Exclude the pictures, then repeat exactly each line from the one containing "Drink Factory" to the final line of the records that follow.

___ DATASET RECORDS

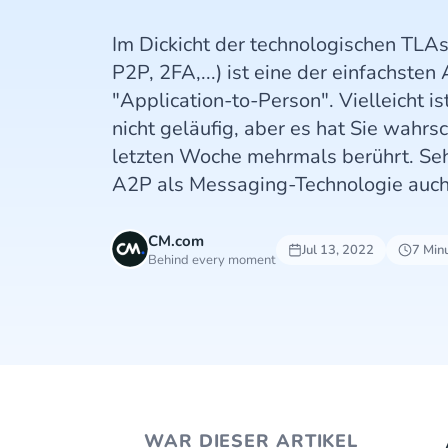
Im Dickicht der technologischen TLAs
P2P, 2FA,...) ist eine der einfachste
"Application-to-Person". Vielleicht i
nicht geläufig, aber es hat Sie wahrsch
letzten Woche mehrmals berührt. Se
A2P als Messaging-Technologie auch 
CM.com
Jul 13, 2022
7 Min
Behind every moment
WAR DIESER ARTIKEL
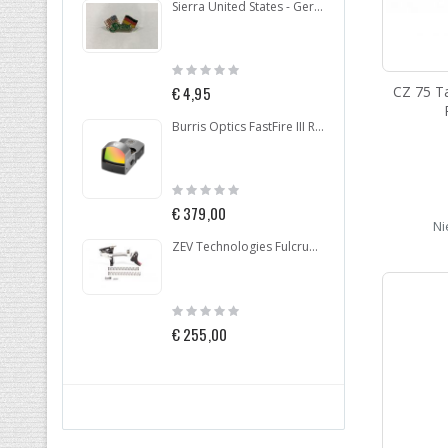
Sierra United States - Germany Pin
Rating:
Ratin
0%
0%
CZ 75 Ta
€ 4,95
€ 77,
Burris Optics FastFire III Red Dot
Rating:
Ratin
0%
0%
€ 379,00
€ 24
Ni
ZEV Technologies Fulcrum Drop In Trigger Kit Glock .40 GEN 4
Rating:
Ratin
0%
0%
€ 255,00
€ 29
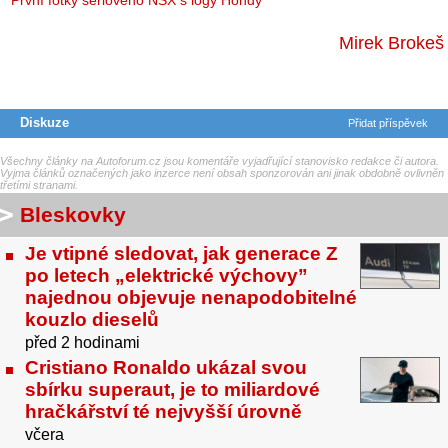
První fotky sériového NSX s logy Hondy
Mirek Brokeš
Diskuze
Přidat příspěvek
Všechny články na Autoforum.cz jsou komentáře vyjadřující stanovisko redakce či autora.
Vyjma článků označených jako inzerce není obsah sponzorován ani jinak obdobně ovlivněn
třetími stranami.
Bleskovky
Je vtipné sledovat, jak generace Z
po letech „elektrické výchovy”
najednou objevuje nenapodobitelné
kouzlo dieselů
před 2 hodinami
Cristiano Ronaldo ukázal svou
sbírku superaut, je to miliardové
hračkářství té nejvyšší úrovně
včera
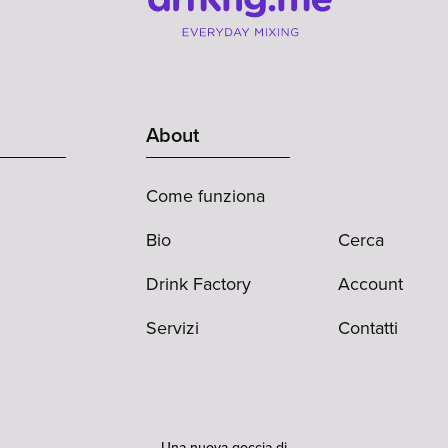
About
Come funziona
Bio
Cerca
Drink Factory
Account
Servizi
Contatti
Una nuova goccia di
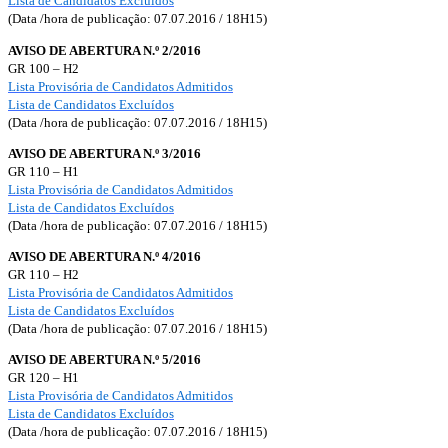
Lista de Candidatos Excluídos
(Data /hora de publicação: 07.07.2016 / 18H15)
AVISO DE ABERTURA N.º 2/2016
GR 100 – H2
Lista Provisória de Candidatos Admitidos
Lista de Candidatos Excluídos
(Data /hora de publicação: 07.07.2016 / 18H15)
AVISO DE ABERTURA N.º 3/2016
GR 110 – H1
Lista Provisória de Candidatos Admitidos
Lista de Candidatos Excluídos
(Data /hora de publicação: 07.07.2016 / 18H15)
AVISO DE ABERTURA N.º 4/2016
GR 110 – H2
Lista Provisória de Candidatos Admitidos
Lista de Candidatos Excluídos
(Data /hora de publicação: 07.07.2016 / 18H15)
AVISO DE ABERTURA N.º 5/2016
GR 120 – H1
Lista Provisória de Candidatos Admitidos
Lista de Candidatos Excluídos
(Data /hora de publicação: 07.07.2016 / 18H15)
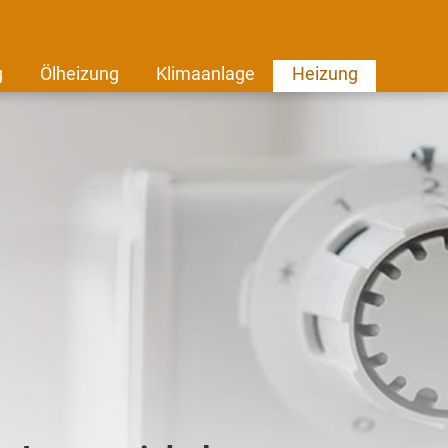
g
Ölheizung
Klimaanlage
Heizung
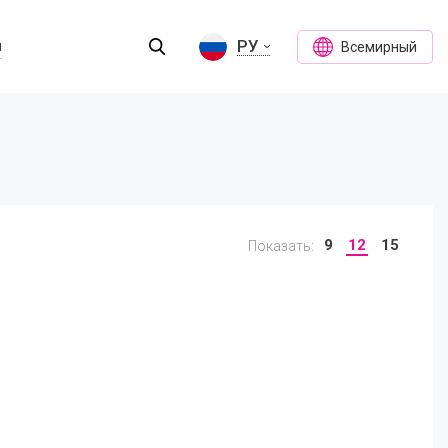
РУ
ы
Всемирный
9
12
15
Показать:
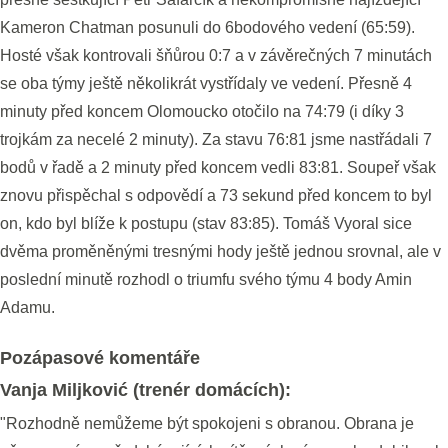
Kameron Chatman posunuli do 6bodového vedení (65:59).
Hosté však kontrovali šňůrou 0:7 a v závěrečných 7 minutách
se oba týmy ještě několikrát vystřídaly ve vedení. Přesně 4
minuty před koncem Olomoucko otočilo na 74:79 (i díky 3
trojkám za necelé 2 minuty). Za stavu 76:81 jsme nastřádali 7
bodů v řadě a 2 minuty před koncem vedli 83:81. Soupeř však
znovu přispěchal s odpovědí a 73 sekund před koncem to byl
on, kdo byl blíže k postupu (stav 83:85). Tomáš Vyoral sice
dvěma proměněnými tresnými hody ještě jednou srovnal, ale v
poslední minutě rozhodl o triumfu svého týmu 4 body Amin
Adamu.
Pozápasové komentáře
Vanja Miljković (trenér domácích):
"Rozhodně nemůžeme být spokojeni s obranou. Obrana je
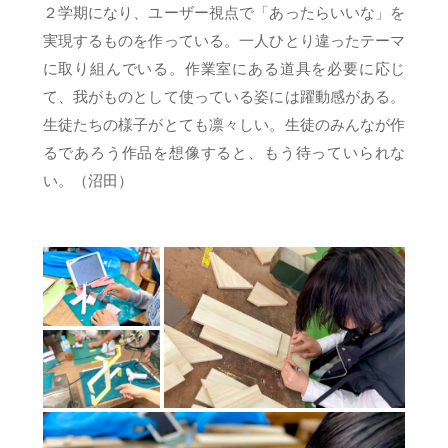
２学期になり、ユーザー視点で「あったらいいな」を
実現するものを作っている。一人ひとり違ったテーマ
に取り組んでいる。作業室にある道具を必要に応じ
て、我がものとして使っている姿には躍動感がある。
生徒たちの様子がとても凛々しい。生徒のみんなが作
るであろう作品を想像すると、もう待っていられな
い。（沼田）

______

## [RESPONSE TO THE TASK]
Drink Factory
Account
Servizi
Contatti
Una nuova goccia di
Lista de Candidatos Excluídos
(Data /hora de publicação: 07.07.2016 / 18H15)
AVISO DE ABERTURA N.º 2/2016
GR 100 – H2
Lista Provisória de Candidatos Admitidos
Lista de Candidatos Excluídos
(Data /hora de publicação: 07.07.2016 / 18H15)
AVISO DE ABERTURA N.º 3/2016
GR 110 – H1
Lista Provisória de Candidatos Admitidos
Lista de Candidatos Excluídos
(Data /hora de publicação: 07.07.2016 / 18H15)
AVISO DE ABERTURA N.º 4/2016
GR 110 – H2
Lista Provisória de Candidatos Admitidos
Lista de Candidatos Excluídos
(Data /hora de publicação: 07.07.2016 / 18H15)
AVISO DE ABERTURA N.º 5/2016
GR 120 – H1
Lista Provisória de Candidatos Admitidos
Lista de Candidatos Excluídos
(Data /hora de publicação: 07.07.2016 / 18H15)
g
Ölheizung
Klimaanlage
Heizung
РУ
ы
Всемирный
9
12
15
Показать:
Kameron Chatman posunuli do 6bodového vedení (65:59).
Hosté však kontrovali šňůrou 0:7 a v závěrečných 7 minutách
se oba týmy ještě několikrát vystřídaly ve vedení. Přesně 4
minuty před koncem Olomoucko otočilo na 74:79 (i díky 3
trojkám za necelé 2 minuty). Za stavu 76:81 jsme nastřádali 7
bodů v řadě a 2 minuty před koncem vedli 83:81. Soupeř však
znovu přispěchal s odpovědí a 73 sekund před koncem to byl
on, kdo byl blíže k postupu (stav 83:85). Tomáš Vyoral sice
dvěma proměněnými tresnými hody ještě jednou srovnal, ale v
poslední minutě rozhodl o triumfu svého týmu 4 body Amin
Adamu.
Pozápasové komentáře
Vanja Miljković (trenér domácích):
"Rozhodně nemůžeme být spokojeni s obranou. Obrana je
２学期になり、ユーザー視点で「あったらいいな」を
実現するものを作っている。一人ひとり違ったテーマ
に取り組んでいる。作業室にある道具を必要に応じ
て、我がものとして使っている姿には躍動感がある。
生徒たちの様子がとても凛々しい。生徒のみんなが作
るであろう作品を想像すると、もう待っていられな
い。（沼田）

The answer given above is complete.